Work request — From the material below, copy each line that holds the word "Honey".

Start of Data section

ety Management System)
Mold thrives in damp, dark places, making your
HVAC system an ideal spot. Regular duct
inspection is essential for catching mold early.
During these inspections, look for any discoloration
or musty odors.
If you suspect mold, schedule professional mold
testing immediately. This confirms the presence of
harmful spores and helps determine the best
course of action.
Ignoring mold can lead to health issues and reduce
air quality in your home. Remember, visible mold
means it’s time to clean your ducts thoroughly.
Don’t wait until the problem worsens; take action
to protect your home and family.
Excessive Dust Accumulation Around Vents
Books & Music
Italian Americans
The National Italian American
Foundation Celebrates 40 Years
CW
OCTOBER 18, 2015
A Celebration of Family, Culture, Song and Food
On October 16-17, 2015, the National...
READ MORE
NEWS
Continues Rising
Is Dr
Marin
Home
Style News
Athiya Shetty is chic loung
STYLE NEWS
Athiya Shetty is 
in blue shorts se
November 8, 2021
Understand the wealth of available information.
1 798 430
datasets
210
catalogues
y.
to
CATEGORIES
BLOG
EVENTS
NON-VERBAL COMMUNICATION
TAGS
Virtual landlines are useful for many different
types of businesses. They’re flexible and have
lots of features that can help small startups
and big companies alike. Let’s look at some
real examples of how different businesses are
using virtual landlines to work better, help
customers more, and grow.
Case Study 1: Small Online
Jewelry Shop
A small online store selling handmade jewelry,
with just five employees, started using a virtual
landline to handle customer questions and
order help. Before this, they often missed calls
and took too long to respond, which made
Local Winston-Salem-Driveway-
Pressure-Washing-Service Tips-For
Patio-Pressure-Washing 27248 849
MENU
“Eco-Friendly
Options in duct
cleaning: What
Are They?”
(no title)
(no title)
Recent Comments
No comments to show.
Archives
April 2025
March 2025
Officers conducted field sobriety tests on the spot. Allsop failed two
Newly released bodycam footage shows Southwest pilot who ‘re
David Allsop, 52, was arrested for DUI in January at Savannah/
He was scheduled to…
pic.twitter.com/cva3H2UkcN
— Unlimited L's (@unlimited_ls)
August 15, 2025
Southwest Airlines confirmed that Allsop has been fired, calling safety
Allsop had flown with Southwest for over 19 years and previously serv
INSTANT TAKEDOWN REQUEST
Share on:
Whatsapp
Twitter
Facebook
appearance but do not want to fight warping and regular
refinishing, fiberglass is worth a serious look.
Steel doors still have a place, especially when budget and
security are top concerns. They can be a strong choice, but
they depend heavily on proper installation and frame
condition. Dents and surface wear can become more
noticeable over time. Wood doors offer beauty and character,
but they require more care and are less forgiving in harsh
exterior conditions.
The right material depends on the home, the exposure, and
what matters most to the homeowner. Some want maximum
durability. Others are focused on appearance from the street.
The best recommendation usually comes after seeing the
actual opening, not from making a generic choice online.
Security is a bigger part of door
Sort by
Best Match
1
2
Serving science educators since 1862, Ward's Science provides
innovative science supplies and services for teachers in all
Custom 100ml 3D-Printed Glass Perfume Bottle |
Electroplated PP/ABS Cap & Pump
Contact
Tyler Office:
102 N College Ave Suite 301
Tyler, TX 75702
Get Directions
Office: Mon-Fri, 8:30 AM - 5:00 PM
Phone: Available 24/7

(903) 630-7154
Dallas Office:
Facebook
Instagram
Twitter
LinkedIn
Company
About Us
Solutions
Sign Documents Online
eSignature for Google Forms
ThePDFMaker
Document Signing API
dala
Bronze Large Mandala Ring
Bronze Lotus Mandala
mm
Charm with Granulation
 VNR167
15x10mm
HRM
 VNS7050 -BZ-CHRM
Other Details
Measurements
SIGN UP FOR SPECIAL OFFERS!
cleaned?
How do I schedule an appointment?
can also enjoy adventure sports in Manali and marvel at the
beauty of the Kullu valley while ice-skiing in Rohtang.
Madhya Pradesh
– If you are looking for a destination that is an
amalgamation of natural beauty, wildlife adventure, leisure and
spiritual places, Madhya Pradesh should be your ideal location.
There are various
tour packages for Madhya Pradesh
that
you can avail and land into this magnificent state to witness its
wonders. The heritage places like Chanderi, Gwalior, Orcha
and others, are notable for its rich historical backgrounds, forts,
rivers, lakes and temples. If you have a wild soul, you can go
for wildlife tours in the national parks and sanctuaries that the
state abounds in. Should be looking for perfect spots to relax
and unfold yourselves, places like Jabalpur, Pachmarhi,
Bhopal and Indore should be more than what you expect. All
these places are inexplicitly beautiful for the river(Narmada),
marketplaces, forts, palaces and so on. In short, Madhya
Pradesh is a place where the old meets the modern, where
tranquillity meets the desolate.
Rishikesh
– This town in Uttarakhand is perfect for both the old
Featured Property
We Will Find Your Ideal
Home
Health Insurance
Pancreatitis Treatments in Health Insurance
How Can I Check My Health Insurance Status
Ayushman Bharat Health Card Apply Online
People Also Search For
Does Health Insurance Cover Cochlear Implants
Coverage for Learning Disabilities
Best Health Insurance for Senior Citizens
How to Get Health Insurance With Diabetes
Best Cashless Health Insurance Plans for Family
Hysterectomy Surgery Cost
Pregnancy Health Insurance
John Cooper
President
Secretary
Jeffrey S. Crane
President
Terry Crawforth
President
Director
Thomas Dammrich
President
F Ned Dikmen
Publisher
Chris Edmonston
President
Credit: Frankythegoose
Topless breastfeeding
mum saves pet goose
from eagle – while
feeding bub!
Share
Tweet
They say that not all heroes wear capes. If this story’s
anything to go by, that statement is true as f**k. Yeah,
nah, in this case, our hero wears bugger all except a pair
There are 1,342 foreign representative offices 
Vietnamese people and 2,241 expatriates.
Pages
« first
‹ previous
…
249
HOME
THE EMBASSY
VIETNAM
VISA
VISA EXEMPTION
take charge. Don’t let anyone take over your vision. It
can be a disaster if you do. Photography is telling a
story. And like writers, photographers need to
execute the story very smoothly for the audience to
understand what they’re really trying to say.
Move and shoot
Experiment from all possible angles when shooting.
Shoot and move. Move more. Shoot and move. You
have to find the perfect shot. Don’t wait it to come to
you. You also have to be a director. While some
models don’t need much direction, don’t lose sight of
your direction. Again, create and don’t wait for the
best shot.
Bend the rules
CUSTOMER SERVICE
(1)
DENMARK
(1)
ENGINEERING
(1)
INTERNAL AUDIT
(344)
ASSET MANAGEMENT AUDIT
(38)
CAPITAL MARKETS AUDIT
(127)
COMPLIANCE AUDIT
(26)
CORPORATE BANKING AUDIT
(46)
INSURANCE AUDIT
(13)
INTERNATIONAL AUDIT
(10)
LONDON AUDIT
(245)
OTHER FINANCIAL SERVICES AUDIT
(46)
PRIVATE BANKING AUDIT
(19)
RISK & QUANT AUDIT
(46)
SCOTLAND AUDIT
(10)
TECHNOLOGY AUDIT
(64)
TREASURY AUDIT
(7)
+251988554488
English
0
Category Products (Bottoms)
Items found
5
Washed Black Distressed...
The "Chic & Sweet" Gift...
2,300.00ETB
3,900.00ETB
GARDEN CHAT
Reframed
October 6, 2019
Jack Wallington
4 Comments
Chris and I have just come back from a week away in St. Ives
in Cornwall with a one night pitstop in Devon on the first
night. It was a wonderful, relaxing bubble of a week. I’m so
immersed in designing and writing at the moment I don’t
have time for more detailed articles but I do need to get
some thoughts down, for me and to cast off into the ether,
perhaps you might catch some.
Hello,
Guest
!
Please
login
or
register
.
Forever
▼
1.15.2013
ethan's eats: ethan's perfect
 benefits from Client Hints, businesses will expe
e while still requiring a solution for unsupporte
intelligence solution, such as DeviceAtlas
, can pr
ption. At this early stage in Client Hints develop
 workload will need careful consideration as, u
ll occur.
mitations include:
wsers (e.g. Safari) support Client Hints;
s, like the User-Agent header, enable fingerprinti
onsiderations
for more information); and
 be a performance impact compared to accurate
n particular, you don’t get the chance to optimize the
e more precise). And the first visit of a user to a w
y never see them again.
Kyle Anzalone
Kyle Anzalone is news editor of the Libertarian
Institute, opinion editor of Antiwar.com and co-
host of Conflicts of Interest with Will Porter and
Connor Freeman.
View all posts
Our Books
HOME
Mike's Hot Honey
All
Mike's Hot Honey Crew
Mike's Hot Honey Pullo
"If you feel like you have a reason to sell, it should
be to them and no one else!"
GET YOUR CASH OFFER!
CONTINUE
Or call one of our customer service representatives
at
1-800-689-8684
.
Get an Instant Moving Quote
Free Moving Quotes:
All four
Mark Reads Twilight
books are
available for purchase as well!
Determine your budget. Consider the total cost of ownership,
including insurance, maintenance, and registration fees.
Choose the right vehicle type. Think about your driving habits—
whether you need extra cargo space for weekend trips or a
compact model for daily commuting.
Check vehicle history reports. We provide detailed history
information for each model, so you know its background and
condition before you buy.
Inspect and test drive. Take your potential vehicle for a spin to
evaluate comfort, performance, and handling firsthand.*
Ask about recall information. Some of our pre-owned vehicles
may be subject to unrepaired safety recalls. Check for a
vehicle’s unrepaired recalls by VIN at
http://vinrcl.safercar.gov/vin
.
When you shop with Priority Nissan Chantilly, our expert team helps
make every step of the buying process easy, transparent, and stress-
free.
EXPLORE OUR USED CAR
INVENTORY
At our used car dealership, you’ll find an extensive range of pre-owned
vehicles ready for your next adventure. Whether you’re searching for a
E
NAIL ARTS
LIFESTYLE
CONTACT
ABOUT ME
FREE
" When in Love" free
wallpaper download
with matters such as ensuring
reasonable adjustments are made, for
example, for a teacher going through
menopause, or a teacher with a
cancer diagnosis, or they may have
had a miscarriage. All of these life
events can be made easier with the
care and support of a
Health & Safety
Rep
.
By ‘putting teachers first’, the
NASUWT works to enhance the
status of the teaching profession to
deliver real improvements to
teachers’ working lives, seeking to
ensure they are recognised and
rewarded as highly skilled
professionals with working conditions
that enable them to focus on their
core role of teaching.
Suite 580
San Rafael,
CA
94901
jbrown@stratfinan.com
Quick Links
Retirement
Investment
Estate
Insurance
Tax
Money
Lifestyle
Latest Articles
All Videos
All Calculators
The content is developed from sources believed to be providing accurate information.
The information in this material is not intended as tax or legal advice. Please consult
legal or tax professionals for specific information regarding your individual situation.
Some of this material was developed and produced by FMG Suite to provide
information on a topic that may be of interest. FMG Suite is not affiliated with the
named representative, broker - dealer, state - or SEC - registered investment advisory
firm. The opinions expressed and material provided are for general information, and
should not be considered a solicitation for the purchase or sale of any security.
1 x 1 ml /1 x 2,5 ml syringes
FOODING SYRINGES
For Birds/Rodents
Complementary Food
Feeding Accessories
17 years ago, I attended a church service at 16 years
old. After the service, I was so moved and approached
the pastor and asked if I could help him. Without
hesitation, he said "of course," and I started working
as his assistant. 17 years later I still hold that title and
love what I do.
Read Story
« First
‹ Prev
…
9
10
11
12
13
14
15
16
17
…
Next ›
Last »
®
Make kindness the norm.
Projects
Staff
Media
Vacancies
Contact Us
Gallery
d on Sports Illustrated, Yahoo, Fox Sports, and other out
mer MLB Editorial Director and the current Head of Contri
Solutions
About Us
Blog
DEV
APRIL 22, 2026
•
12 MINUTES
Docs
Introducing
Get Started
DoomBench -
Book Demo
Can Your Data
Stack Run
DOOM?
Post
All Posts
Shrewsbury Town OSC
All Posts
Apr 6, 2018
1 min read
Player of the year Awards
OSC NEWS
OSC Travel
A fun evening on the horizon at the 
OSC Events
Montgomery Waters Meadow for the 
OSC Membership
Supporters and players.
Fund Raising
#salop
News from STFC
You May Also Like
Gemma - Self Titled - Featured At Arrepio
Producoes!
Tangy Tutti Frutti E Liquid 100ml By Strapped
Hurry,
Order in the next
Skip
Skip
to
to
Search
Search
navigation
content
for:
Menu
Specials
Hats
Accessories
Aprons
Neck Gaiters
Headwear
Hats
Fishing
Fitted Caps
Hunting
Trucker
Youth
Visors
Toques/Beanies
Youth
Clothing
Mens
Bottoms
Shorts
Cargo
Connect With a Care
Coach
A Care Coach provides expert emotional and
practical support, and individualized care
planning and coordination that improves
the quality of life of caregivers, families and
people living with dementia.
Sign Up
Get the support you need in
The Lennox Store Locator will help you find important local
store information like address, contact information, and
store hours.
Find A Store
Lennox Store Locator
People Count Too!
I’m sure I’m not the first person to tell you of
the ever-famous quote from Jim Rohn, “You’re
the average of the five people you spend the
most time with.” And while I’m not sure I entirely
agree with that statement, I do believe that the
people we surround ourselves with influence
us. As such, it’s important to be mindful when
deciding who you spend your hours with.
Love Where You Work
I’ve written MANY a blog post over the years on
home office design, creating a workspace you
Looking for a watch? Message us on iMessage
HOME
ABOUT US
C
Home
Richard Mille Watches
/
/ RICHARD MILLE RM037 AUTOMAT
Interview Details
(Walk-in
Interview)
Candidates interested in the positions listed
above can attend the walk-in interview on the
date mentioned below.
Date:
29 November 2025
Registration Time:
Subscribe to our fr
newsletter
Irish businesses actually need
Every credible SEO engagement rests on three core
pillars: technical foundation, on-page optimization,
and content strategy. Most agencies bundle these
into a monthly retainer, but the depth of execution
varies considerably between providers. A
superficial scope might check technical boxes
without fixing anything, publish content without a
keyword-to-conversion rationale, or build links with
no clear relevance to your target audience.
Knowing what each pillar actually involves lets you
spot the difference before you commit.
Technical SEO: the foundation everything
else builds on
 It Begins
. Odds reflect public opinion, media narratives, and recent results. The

End of Data section

Your solution —
Mike's Hot Honey
Mike's Hot Honey Crew
Mike's Hot Honey Pullo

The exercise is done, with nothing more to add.